[What is expected]: Report, in full, each line of the listing below that contains the word "left".
··· Input data
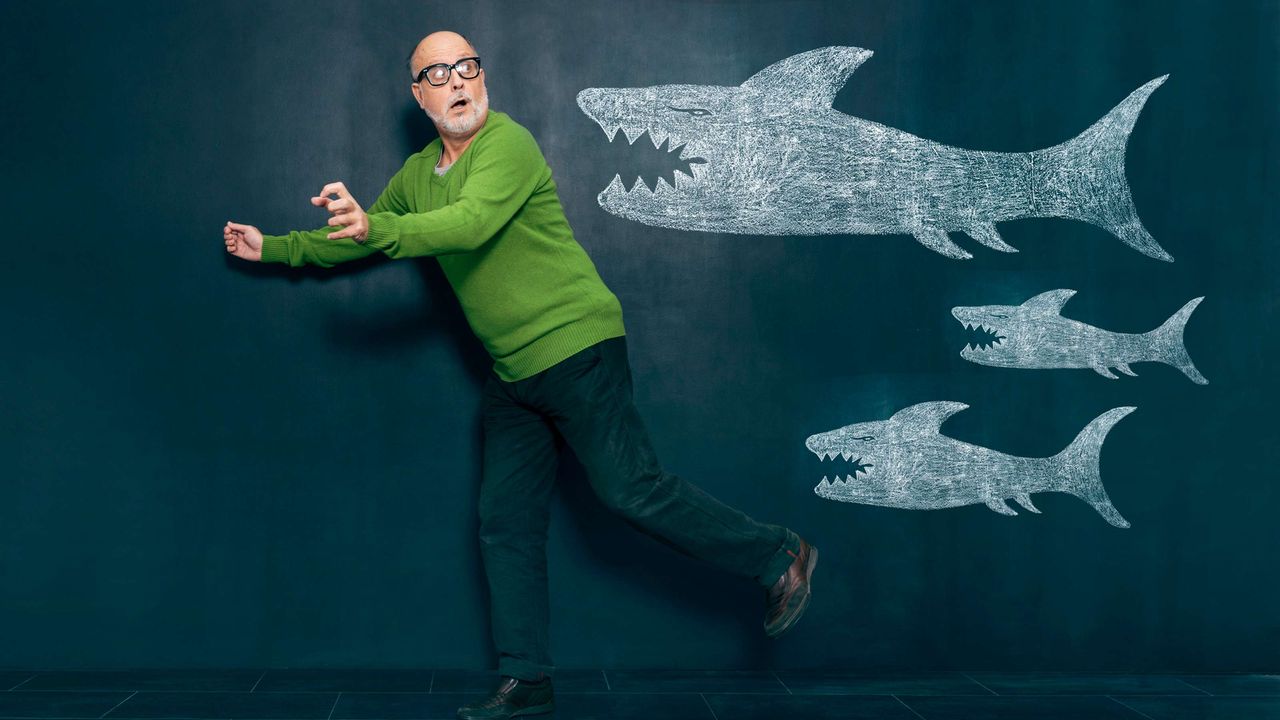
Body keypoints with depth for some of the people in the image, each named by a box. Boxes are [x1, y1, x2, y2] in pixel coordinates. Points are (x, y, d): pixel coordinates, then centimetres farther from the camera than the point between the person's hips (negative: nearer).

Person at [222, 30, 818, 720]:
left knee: (632, 490, -10)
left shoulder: (508, 143, -13)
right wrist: (272, 247, 25)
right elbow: (356, 240, 27)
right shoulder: (417, 175, 13)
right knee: (506, 523, 7)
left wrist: (375, 227, -42)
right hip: (513, 374, 8)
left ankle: (776, 557, 8)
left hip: (575, 347, -8)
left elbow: (472, 222, -31)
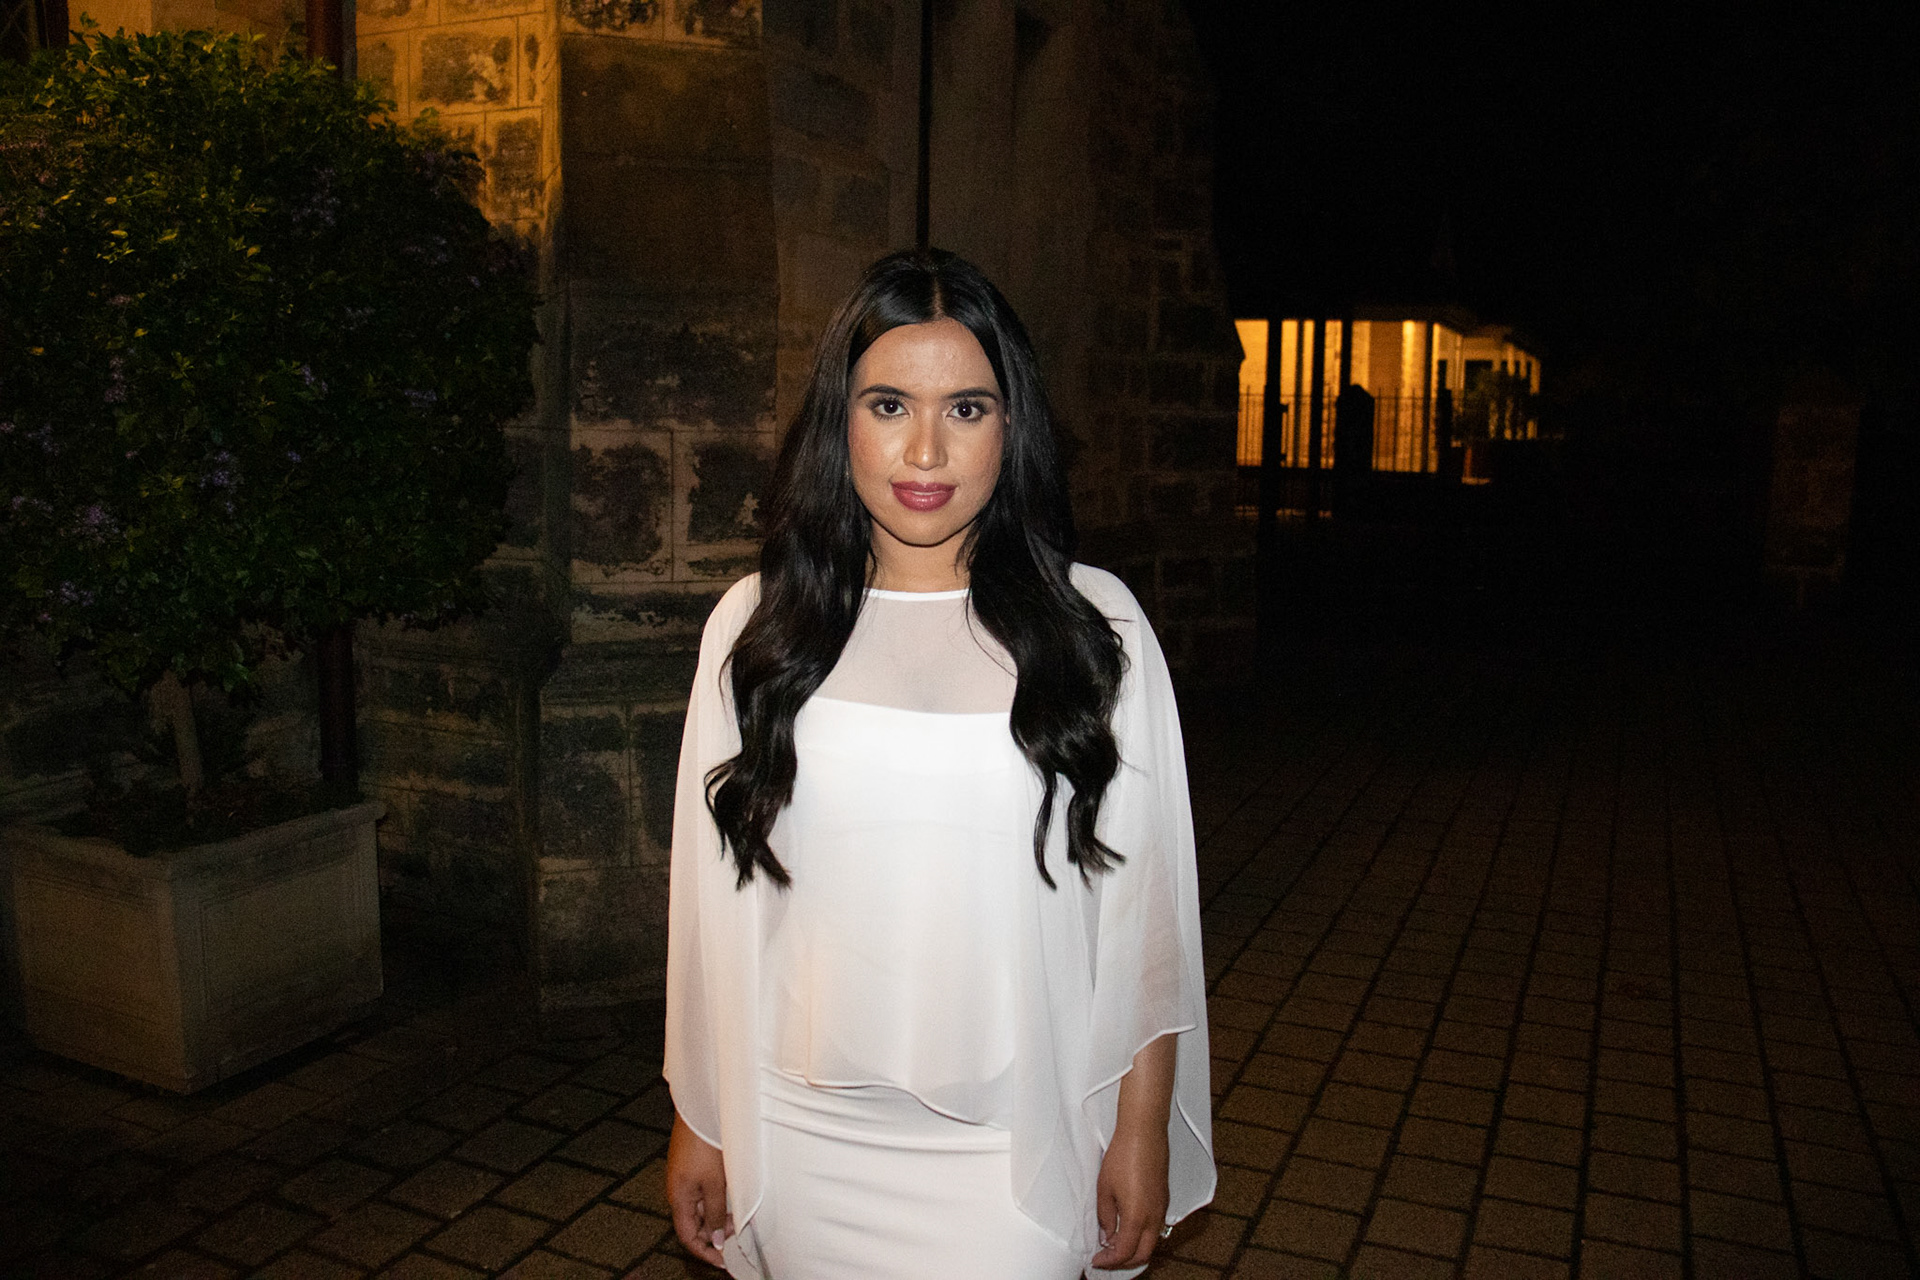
······
[Answer to the problem]:
left knee: (632, 490, -10)
left shoulder: (508, 143, -13)
left wrist: (375, 227, -42)
left ankle: (776, 557, 8)
left hip: (575, 347, -8)
left elbow: (472, 222, -31)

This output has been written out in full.